▶ Page text
The Norfolk Stonewort Acton Plan brings together actions for five separate stonewort species. It should be noted that despite the Bearded Stonewort being considered extinct in Norfolk, it remains within the Norfolk BAP because of the capacity of stonewort populations to regenerate from oospores stored in the sediment under the right habitat conditions.

  • Maintain and enhance the population of Starry Stonewort, Convergent Stonewort, Baltic Stonewort and Intermediate Stonewort in three Upper Thurne Broads (Martham North and South and Blackfleet Broads), with no loss of species. By 2012, all waterbodies should contain self sustaining, extensive populations of these BAP stoneworts. Seven out of ten sample points should include these stoneworts. Stonewort beds should cover a minimum of 50 percent of the euphotic zone, with beds being confluent.
  • Promote expansion of one or more of the following stoneworts: Starry, Convergent, Baltic and Intermediate, to thirteen broads by 2012 (Heigham Sound, Horsey Mere, Hickling, Mautby Decoy, Upton, Strumpshaw, Cockshoot, Ormesby, Barton, Alderfen, Cromes, Buckenham and Hassingham Broads). A further six broads should be home to populations of these stoneworts by 2015 (Barnby, Little, Ormesby Little, Rollesby Belaugh and Bridge Broads). In addition, the range should be expanded to two newly created waterbodies (Whitlingham and Thorpe Marshes Broads) by 2012. Most of these waterbodies listed have more common non-BAP stoneworts present; the aim is to encourage annual occurrence of the rarer BAP stoneworts. Expansion will be mainly facilitated through habitat improvements, such as nutrient removal and biomanipulation, although reintroduction into suitable broads should be considered where appropriate.

▶ Task item
Answer these questions using the stonewort action plan above.
1. Why does the Bearded Stonewort remain within the Norfolk BAP?
2. What minimum share of the euphotic zone should stonewort beds cover?
3. Which two newly created waterbodies should the range be expanded to by 2012?

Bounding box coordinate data
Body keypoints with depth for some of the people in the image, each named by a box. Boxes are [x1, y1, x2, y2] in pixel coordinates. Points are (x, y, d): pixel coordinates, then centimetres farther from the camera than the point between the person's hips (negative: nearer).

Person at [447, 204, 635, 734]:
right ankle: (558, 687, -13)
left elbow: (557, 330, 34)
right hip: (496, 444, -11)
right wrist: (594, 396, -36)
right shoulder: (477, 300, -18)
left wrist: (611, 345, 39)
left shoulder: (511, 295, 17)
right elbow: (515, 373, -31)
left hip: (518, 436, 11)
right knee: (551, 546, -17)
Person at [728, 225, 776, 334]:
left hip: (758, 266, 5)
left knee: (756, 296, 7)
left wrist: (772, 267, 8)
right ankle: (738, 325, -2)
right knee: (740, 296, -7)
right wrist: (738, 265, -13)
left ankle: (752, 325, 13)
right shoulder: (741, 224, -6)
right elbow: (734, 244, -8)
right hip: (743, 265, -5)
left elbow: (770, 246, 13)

▶ Completed task
1. Stonewort populations can regenerate from oospores stored in the sediment under the right habitat conditions.
2. A minimum of 50 percent.
3. Whitlingham and Thorpe Marshes Broads.